What is needed - Return each line of the items that contains the string "волчара".

Data to process -
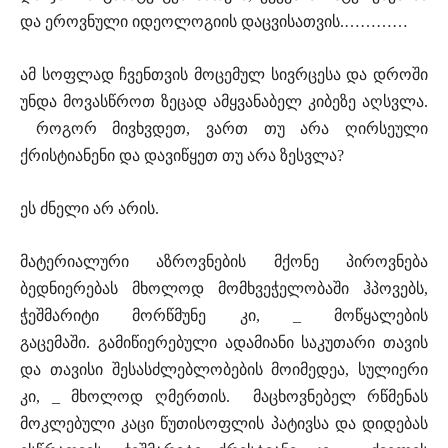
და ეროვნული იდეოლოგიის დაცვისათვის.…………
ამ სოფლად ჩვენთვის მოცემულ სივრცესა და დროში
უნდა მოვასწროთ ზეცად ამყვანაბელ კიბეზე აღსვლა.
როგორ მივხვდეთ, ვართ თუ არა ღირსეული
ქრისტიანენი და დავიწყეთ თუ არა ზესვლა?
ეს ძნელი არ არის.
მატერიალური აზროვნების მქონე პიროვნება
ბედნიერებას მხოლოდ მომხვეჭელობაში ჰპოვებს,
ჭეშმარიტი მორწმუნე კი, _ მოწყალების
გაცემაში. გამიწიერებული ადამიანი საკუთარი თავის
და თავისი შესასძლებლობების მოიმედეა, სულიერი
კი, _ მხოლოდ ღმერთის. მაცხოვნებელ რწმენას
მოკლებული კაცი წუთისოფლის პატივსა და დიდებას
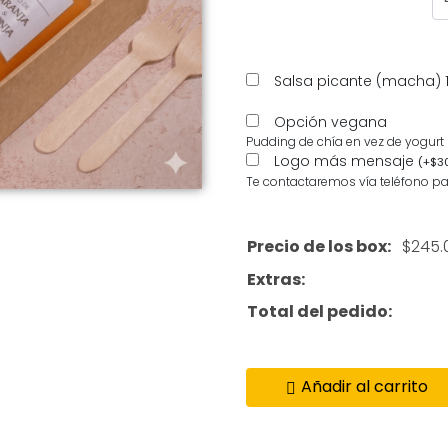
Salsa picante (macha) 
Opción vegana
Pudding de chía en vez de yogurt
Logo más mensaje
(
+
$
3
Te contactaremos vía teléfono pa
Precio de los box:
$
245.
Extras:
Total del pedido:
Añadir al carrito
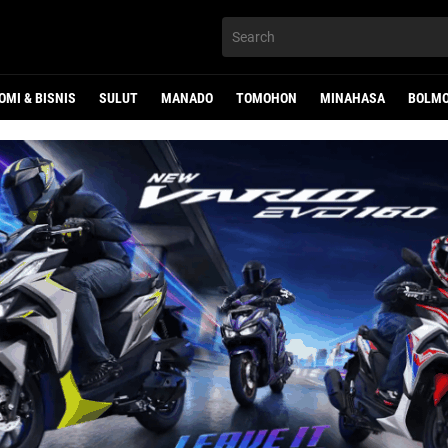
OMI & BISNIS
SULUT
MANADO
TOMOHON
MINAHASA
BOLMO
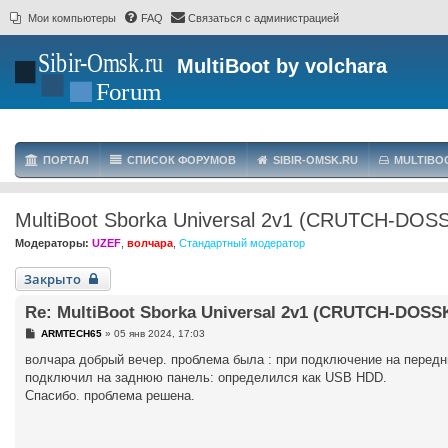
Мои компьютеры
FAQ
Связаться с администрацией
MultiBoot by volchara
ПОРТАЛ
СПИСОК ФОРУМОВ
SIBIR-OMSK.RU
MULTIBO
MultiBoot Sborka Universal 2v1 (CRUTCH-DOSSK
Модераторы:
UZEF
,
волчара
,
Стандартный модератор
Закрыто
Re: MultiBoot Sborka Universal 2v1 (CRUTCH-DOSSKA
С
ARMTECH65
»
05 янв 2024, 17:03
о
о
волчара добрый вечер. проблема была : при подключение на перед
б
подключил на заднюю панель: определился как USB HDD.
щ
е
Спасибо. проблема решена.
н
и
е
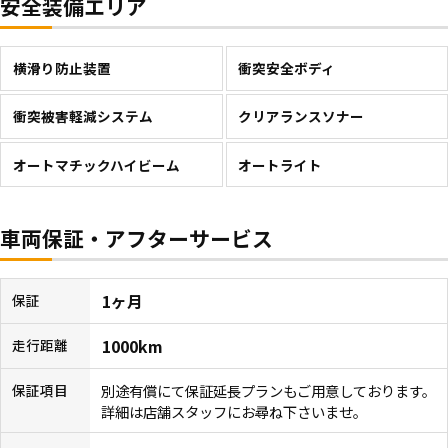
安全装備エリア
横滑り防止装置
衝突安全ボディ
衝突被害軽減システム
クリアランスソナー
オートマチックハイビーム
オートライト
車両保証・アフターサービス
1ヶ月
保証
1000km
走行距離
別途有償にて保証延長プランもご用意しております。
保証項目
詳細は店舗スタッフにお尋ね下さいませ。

Answer to this exercise -
волчара
волчара добрый вечер. проблема была : при подключение на перед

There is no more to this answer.